*Task directions:* Please extract every line in the records below, from kingdom down to scientific name or common name, and reproduce each one unchanged.

═════ Data extract

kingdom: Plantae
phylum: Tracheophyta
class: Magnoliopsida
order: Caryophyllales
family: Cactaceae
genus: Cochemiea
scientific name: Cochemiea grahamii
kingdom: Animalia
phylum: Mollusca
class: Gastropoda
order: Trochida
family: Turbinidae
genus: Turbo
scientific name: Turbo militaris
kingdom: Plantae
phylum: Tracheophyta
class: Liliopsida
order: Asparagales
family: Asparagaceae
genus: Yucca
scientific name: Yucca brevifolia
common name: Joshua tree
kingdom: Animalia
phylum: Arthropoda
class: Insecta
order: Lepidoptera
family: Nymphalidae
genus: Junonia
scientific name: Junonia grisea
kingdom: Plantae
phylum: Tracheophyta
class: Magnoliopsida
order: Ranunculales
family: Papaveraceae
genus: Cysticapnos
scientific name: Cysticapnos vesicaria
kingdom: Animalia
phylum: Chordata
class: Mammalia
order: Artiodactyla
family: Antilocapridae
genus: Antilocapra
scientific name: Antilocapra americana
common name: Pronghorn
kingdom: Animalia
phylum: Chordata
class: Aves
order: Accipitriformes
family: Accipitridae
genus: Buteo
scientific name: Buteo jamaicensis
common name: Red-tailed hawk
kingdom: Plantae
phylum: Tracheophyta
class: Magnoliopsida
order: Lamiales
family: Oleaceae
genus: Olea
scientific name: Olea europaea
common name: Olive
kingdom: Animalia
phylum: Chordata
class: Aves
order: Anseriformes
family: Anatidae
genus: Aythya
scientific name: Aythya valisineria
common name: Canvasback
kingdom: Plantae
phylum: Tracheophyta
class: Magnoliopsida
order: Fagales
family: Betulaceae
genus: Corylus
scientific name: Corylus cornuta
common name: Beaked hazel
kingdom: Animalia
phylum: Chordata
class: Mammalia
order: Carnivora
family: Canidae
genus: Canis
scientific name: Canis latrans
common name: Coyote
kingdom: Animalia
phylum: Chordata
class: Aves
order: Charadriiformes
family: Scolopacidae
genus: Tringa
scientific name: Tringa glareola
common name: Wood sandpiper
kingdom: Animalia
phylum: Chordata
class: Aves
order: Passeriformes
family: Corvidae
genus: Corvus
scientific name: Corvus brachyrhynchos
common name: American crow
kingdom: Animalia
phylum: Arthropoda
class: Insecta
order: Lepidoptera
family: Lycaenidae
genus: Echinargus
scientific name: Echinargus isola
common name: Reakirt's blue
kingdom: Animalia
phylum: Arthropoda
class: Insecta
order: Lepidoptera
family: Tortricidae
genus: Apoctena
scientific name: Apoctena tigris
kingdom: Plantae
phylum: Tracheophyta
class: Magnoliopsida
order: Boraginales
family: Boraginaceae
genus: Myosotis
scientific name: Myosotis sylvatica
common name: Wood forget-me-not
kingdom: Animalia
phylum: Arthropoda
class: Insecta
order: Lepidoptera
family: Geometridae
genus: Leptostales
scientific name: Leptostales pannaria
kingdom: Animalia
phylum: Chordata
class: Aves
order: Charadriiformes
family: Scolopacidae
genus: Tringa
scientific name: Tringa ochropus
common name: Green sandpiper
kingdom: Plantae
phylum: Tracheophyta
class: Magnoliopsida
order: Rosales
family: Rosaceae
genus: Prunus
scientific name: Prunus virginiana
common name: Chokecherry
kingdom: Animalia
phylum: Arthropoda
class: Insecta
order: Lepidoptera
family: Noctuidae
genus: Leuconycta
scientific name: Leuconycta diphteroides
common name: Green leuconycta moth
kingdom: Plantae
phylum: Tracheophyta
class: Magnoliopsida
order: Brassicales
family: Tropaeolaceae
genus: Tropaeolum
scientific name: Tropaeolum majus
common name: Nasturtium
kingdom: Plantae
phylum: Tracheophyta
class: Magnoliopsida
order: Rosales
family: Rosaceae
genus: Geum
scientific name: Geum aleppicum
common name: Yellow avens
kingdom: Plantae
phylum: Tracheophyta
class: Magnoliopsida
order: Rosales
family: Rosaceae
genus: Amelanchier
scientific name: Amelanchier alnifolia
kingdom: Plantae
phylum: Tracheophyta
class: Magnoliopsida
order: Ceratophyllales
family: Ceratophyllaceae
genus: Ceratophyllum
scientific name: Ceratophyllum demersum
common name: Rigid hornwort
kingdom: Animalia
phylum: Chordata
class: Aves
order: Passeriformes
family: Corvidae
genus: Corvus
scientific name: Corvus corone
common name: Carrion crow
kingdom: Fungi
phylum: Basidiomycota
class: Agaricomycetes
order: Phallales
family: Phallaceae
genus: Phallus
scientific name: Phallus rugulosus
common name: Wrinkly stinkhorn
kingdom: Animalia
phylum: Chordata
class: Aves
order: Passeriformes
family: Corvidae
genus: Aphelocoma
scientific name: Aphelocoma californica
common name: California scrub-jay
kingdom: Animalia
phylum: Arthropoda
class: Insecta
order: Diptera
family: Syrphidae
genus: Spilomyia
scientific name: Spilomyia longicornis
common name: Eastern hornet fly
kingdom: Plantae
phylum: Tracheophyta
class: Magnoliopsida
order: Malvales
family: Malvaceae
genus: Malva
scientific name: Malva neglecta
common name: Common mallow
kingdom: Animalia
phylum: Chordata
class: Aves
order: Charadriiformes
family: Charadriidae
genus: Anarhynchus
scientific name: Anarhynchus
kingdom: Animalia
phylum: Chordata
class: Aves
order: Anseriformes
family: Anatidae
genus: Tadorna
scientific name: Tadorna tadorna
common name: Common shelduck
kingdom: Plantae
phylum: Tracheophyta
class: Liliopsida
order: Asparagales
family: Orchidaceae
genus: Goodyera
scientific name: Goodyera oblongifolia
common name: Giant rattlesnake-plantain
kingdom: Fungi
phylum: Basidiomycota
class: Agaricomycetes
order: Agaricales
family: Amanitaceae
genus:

══════════

*Exercise result:*
kingdom: Plantae
phylum: Tracheophyta
class: Magnoliopsida
order: Caryophyllales
family: Cactaceae
genus: Cochemiea
scientific name: Cochemiea grahamii
kingdom: Animalia
phylum: Mollusca
class: Gastropoda
order: Trochida
family: Turbinidae
genus: Turbo
scientific name: Turbo militaris
kingdom: Plantae
phylum: Tracheophyta
class: Liliopsida
order: Asparagales
family: Asparagaceae
genus: Yucca
scientific name: Yucca brevifolia
common name: Joshua tree
kingdom: Animalia
phylum: Arthropoda
class: Insecta
order: Lepidoptera
family: Nymphalidae
genus: Junonia
scientific name: Junonia grisea
kingdom: Plantae
phylum: Tracheophyta
class: Magnoliopsida
order: Ranunculales
family: Papaveraceae
genus: Cysticapnos
scientific name: Cysticapnos vesicaria
kingdom: Animalia
phylum: Chordata
class: Mammalia
order: Artiodactyla
family: Antilocapridae
genus: Antilocapra
scientific name: Antilocapra americana
common name: Pronghorn
kingdom: Animalia
phylum: Chordata
class: Aves
order: Accipitriformes
family: Accipitridae
genus: Buteo
scientific name: Buteo jamaicensis
common name: Red-tailed hawk
kingdom: Plantae
phylum: Tracheophyta
class: Magnoliopsida
order: Lamiales
family: Oleaceae
genus: Olea
scientific name: Olea europaea
common name: Olive
kingdom: Animalia
phylum: Chordata
class: Aves
order: Anseriformes
family: Anatidae
genus: Aythya
scientific name: Aythya valisineria
common name: Canvasback
kingdom: Plantae
phylum: Tracheophyta
class: Magnoliopsida
order: Fagales
family: Betulaceae
genus: Corylus
scientific name: Corylus cornuta
common name: Beaked hazel
kingdom: Animalia
phylum: Chordata
class: Mammalia
order: Carnivora
family: Canidae
genus: Canis
scientific name: Canis latrans
common name: Coyote
kingdom: Animalia
phylum: Chordata
class: Aves
order: Charadriiformes
family: Scolopacidae
genus: Tringa
scientific name: Tringa glareola
common name: Wood sandpiper
kingdom: Animalia
phylum: Chordata
class: Aves
order: Passeriformes
family: Corvidae
genus: Corvus
scientific name: Corvus brachyrhynchos
common name: American crow
kingdom: Animalia
phylum: Arthropoda
class: Insecta
order: Lepidoptera
family: Lycaenidae
genus: Echinargus
scientific name: Echinargus isola
common name: Reakirt's blue
kingdom: Animalia
phylum: Arthropoda
class: Insecta
order: Lepidoptera
family: Tortricidae
genus: Apoctena
scientific name: Apoctena tigris
kingdom: Plantae
phylum: Tracheophyta
class: Magnoliopsida
order: Boraginales
family: Boraginaceae
genus: Myosotis
scientific name: Myosotis sylvatica
common name: Wood forget-me-not
kingdom: Animalia
phylum: Arthropoda
class: Insecta
order: Lepidoptera
family: Geometridae
genus: Leptostales
scientific name: Leptostales pannaria
kingdom: Animalia
phylum: Chordata
class: Aves
order: Charadriiformes
family: Scolopacidae
genus: Tringa
scientific name: Tringa ochropus
common name: Green sandpiper
kingdom: Plantae
phylum: Tracheophyta
class: Magnoliopsida
order: Rosales
family: Rosaceae
genus: Prunus
scientific name: Prunus virginiana
common name: Chokecherry
kingdom: Animalia
phylum: Arthropoda
class: Insecta
order: Lepidoptera
family: Noctuidae
genus: Leuconycta
scientific name: Leuconycta diphteroides
common name: Green leuconycta moth
kingdom: Plantae
phylum: Tracheophyta
class: Magnoliopsida
order: Brassicales
family: Tropaeolaceae
genus: Tropaeolum
scientific name: Tropaeolum majus
common name: Nasturtium
kingdom: Plantae
phylum: Tracheophyta
class: Magnoliopsida
order: Rosales
family: Rosaceae
genus: Geum
scientific name: Geum aleppicum
common name: Yellow avens
kingdom: Plantae
phylum: Tracheophyta
class: Magnoliopsida
order: Rosales
family: Rosaceae
genus: Amelanchier
scientific name: Amelanchier alnifolia
kingdom: Plantae
phylum: Tracheophyta
class: Magnoliopsida
order: Ceratophyllales
family: Ceratophyllaceae
genus: Ceratophyllum
scientific name: Ceratophyllum demersum
common name: Rigid hornwort
kingdom: Animalia
phylum: Chordata
class: Aves
order: Passeriformes
family: Corvidae
genus: Corvus
scientific name: Corvus corone
common name: Carrion crow
kingdom: Fungi
phylum: Basidiomycota
class: Agaricomycetes
order: Phallales
family: Phallaceae
genus: Phallus
scientific name: Phallus rugulosus
common name: Wrinkly stinkhorn
kingdom: Animalia
phylum: Chordata
class: Aves
order: Passeriformes
family: Corvidae
genus: Aphelocoma
scientific name: Aphelocoma californica
common name: California scrub-jay
kingdom: Animalia
phylum: Arthropoda
class: Insecta
order: Diptera
family: Syrphidae
genus: Spilomyia
scientific name: Spilomyia longicornis
common name: Eastern hornet fly
kingdom: Plantae
phylum: Tracheophyta
class: Magnoliopsida
order: Malvales
family: Malvaceae
genus: Malva
scientific name: Malva neglecta
common name: Common mallow
kingdom: Animalia
phylum: Chordata
class: Aves
order: Charadriiformes
family: Charadriidae
genus: Anarhynchus
scientific name: Anarhynchus
kingdom: Animalia
phylum: Chordata
class: Aves
order: Anseriformes
family: Anatidae
genus: Tadorna
scientific name: Tadorna tadorna
common name: Common shelduck
kingdom: Plantae
phylum: Tracheophyta
class: Liliopsida
order: Asparagales
family: Orchidaceae
genus: Goodyera
scientific name: Goodyera oblongifolia
common name: Giant rattlesnake-plantain
kingdom: Fungi
phylum: Basidiomycota
class: Agaricomycetes
order: Agaricales
family: Amanitaceae
genus:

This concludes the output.